# Task goal:
Turn the text read from the items below into a JSON list of strings, one per line, with blank lines omitted. Leave the pictures out of the answer.

*** Block opens ***

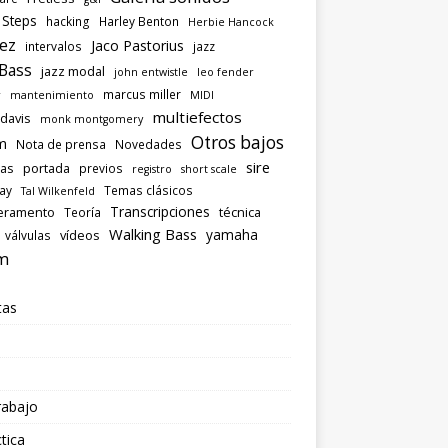
 Steps
hacking
Harley Benton
Herbie Hancock
ez
Jaco Pastorius
intervalos
jazz
 Bass
jazz modal
john entwistle
leo fender
marcus miller
r
mantenimiento
MIDI
multiefectos
 davis
monk montgomery
Otros bajos
m
Nota de prensa
Novedades
sire
las
portada
previos
registro
short scale
ray
Temas clásicos
Tal Wilkenfeld
Transcripciones
eramento
técnica
Teoría
Walking Bass
yamaha
vídeos
válvulas
m
tas
rabajo
tica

*** Block closes ***

# Task result:
[
  " Steps",
  "hacking",
  "Harley Benton",
  "Herbie Hancock",
  "ez",
  "Jaco Pastorius",
  "intervalos",
  "jazz",
  " Bass",
  "jazz modal",
  "john entwistle",
  "leo fender",
  "marcus miller",
  "r",
  "mantenimiento",
  "MIDI",
  "multiefectos",
  " davis",
  "monk montgomery",
  "Otros bajos",
  "m",
  "Nota de prensa",
  "Novedades",
  "sire",
  "las",
  "portada",
  "previos",
  "registro",
  "short scale",
  "ray",
  "Temas clásicos",
  "Tal Wilkenfeld",
  "Transcripciones",
  "eramento",
  "técnica",
  "Teoría",
  "Walking Bass",
  "yamaha",
  "vídeos",
  "válvulas",
  "m",
  "tas",
  "rabajo",
  "tica"
]